The device decoded some sounds like “shh” in the word “ship” very well. But others, such as the “b” sound in “Bob,” need improvement. Still, listeners were able to transcribe about 70 percent of the synthesized speech correctly. Often, the mistaken words were similar in meaning to the sound of the original word, the researchers said, so that in many cases the gist of the sentence was still there.
The original sentence might have read, “Those thieves stole thirty jewels,” but the listener heard the synthetic voice say, “Thirty thieves stole thirty jewels,” for example.
To get a better grasp on how the technology might help people with communication disabilities, the researchers repeated the experiment. But this time, instead of speaking the sentences aloud, one participant silently mouthed the sentences. The decoder was able to produce speech from this participant’s brain activity even though the participant never produced any sound.
“It was really remarkable to find we still generate an audio signal from an act that did not generate audio at all,” Josh Chartier, a neuroscientist at UCSF who led the work with Chang, said in the briefing.

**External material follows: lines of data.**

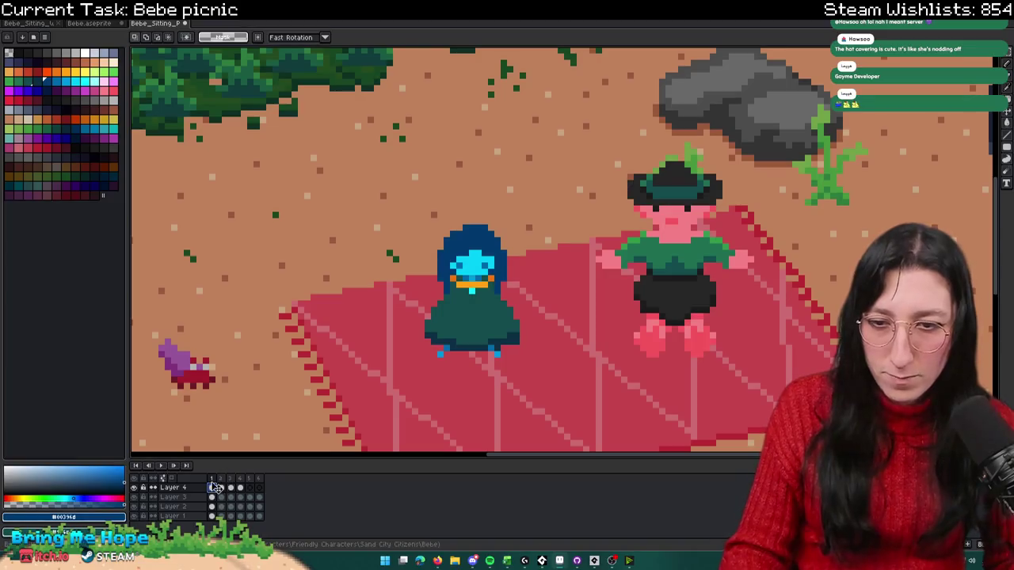
click(250, 488)
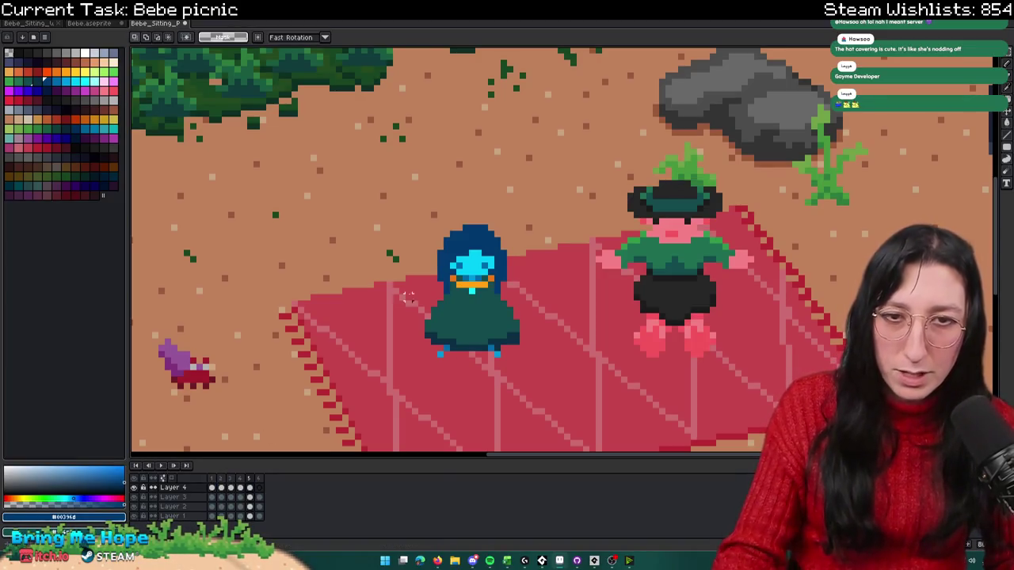
scroll(419, 279, up, 3)
scroll(554, 301, up, 1)
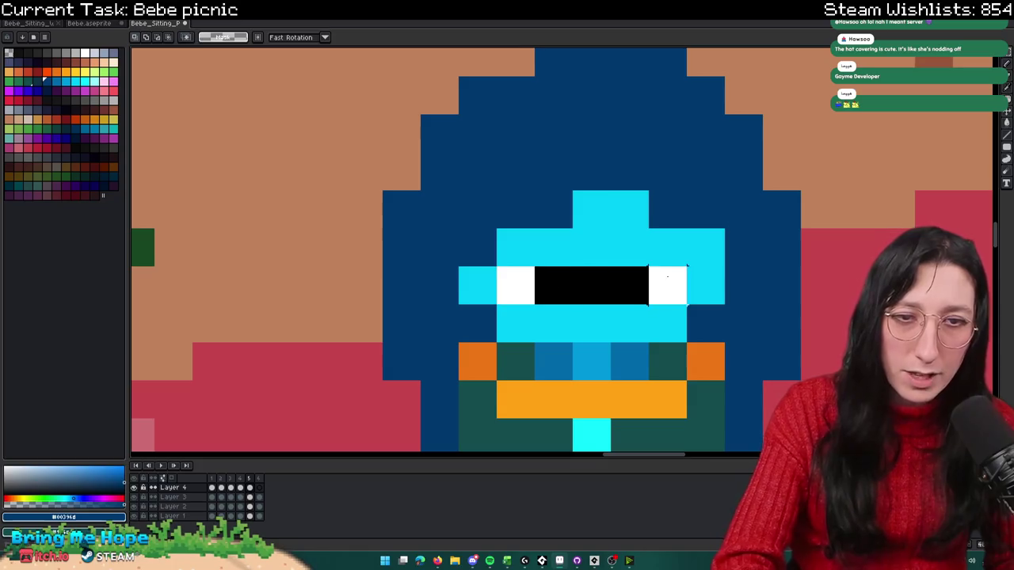
scroll(741, 325, down, 3)
scroll(547, 230, up, 1)
mouse_move(569, 228)
mouse_down()
mouse_move(469, 274)
mouse_move(481, 260)
mouse_up()
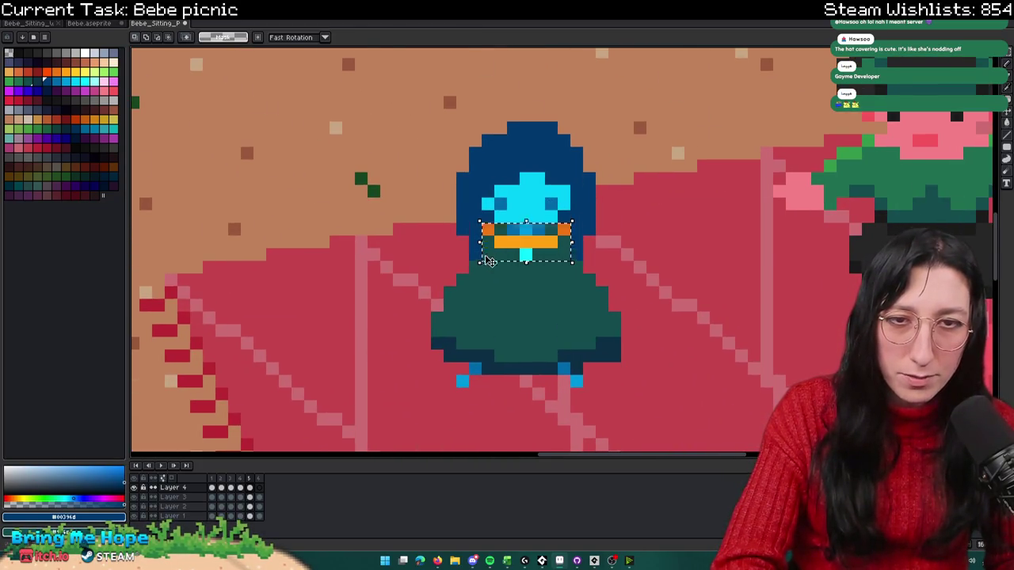
Step: Fill Bebe's eye row cyan and paint the eye and face pixels dark navy
click(532, 204)
key(p)
key(Escape)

The researchers have not yet tested the decoder on patients with speech disabilities, so it’s unknown whether the same algorithms will work in a population that cannot speak.
“That may only really be able to be figured out through further steps in terms of clinical trial,” Chang said. But some outstanding questions, such as how the decoder might work in someone who is paralyzed, linger. For the researchers, the next step is to improve speech quality.
“We want to make the technology better. We’ve got to make it more natural, more intelligible,” Chang said. “This is really the first proof of principle that’s out there in this really rapidly developing field,” he added.